OWASP published its first Top 10 for Agentic Applications in 2026. A December 2025 audit found 30+ vulnerabilities across all major AI IDEs — Cursor, Windsurf, GitHub Copilot, and others — with 24 assigned CVEs. Autonomous agent features can be turned into data exfiltration and remote code execution vectors.

Stack Overflow's 2026 Developer Survey: 29% of developers trust AI outputs to be accurate. Down 11 points from 2024. The top Hacker News reaction to Cursor 3's launch: "I wish they'd keep the old philosophy of letting the developer drive and the agent assist… I still want to code, not vibe my way through tickets."

That reaction isn't nostalgia. It's signal.

April 2 Was a Bad Day to Launch Alone

Cursor 3 shipped on the same day GitHub dropped its Copilot SDK into public preview, Google released Gemma 4 under Apache 2.0 — the first time the Gemma family has been fully open for commercial use — and Google's Antigravity IDE continued its free public preview. Antigravity, built on a VS Code fork following Google's $2.4 billion acquisition of Windsurf's talent, scores 76.2% on SWE-bench Verified — the highest published benchmark for any coding agent currently available.

That's a crowded week. And Google's Antigravity is free.

The Honest Verdict

Cursor 3 is the most technically sophisticated agent-first IDE available today. The Composer 2 benchmarks are real. The real-time RL pipeline is genuinely novel — a model that improves every five hours based on actual production usage is a different kind of product than anything that existed two years ago. The cloud agent infrastructure and enterprise self-hosting are serious engineering.

I use Cursor. I'll keep using it. The Tab completions alone justify the Pro subscription for daily work.

But the "agent-first" era will arrive more slowly and unevenly than this launch suggests. The transparency stumble with Kimi K2.5 was avoidable and unnecessary. The $200/month pricing ceiling is real. The trust deficit — 71% of developers who don't trust AI accuracy — didn't appear from nowhere. It was earned.

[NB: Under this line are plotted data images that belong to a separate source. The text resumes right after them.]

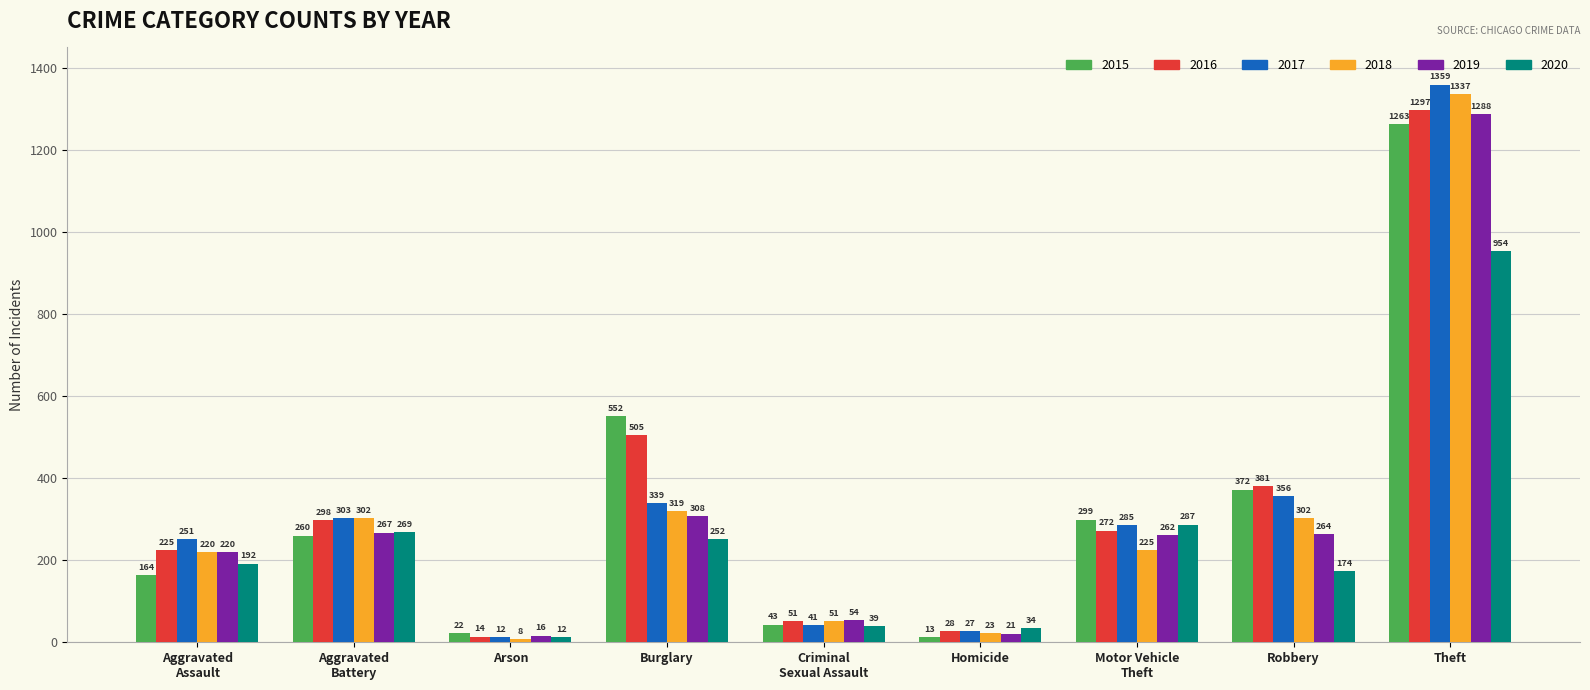

At which label does 2016 first exceed 272?

Aggravated
Battery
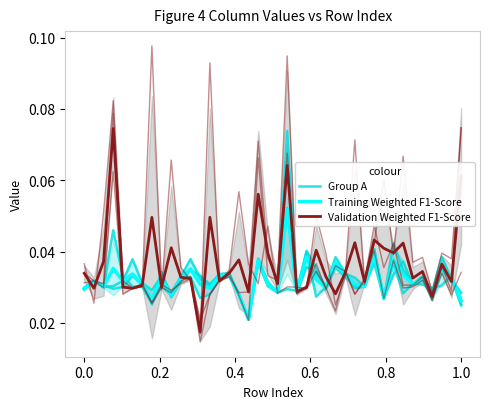

How many Group A values are between 0 and 1?

40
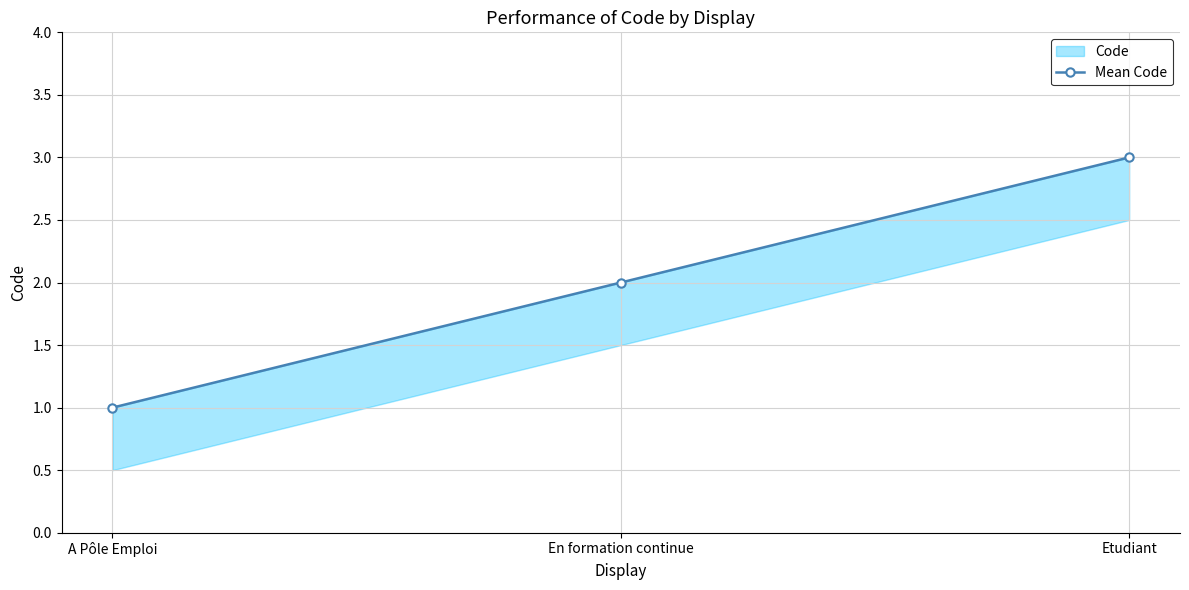

Reading right to left, list all the values displayed in this chart.

Etudiant=3	En formation continue=2	A Pôle Emploi=1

The developers most likely to benefit from Cursor 3 are those working in well-typed, well-tested codebases with clear architectural boundaries. Everyone else should use it as a powerful assistant, not an autonomous colleague.

The question isn't whether Cursor 3 is impressive. It is. The question is whether "you are the architect, agents are the builders" describes where we actually are — or where Anysphere needs us to believe we are to justify a $50 billion valuation.

Those are different questions with different answers.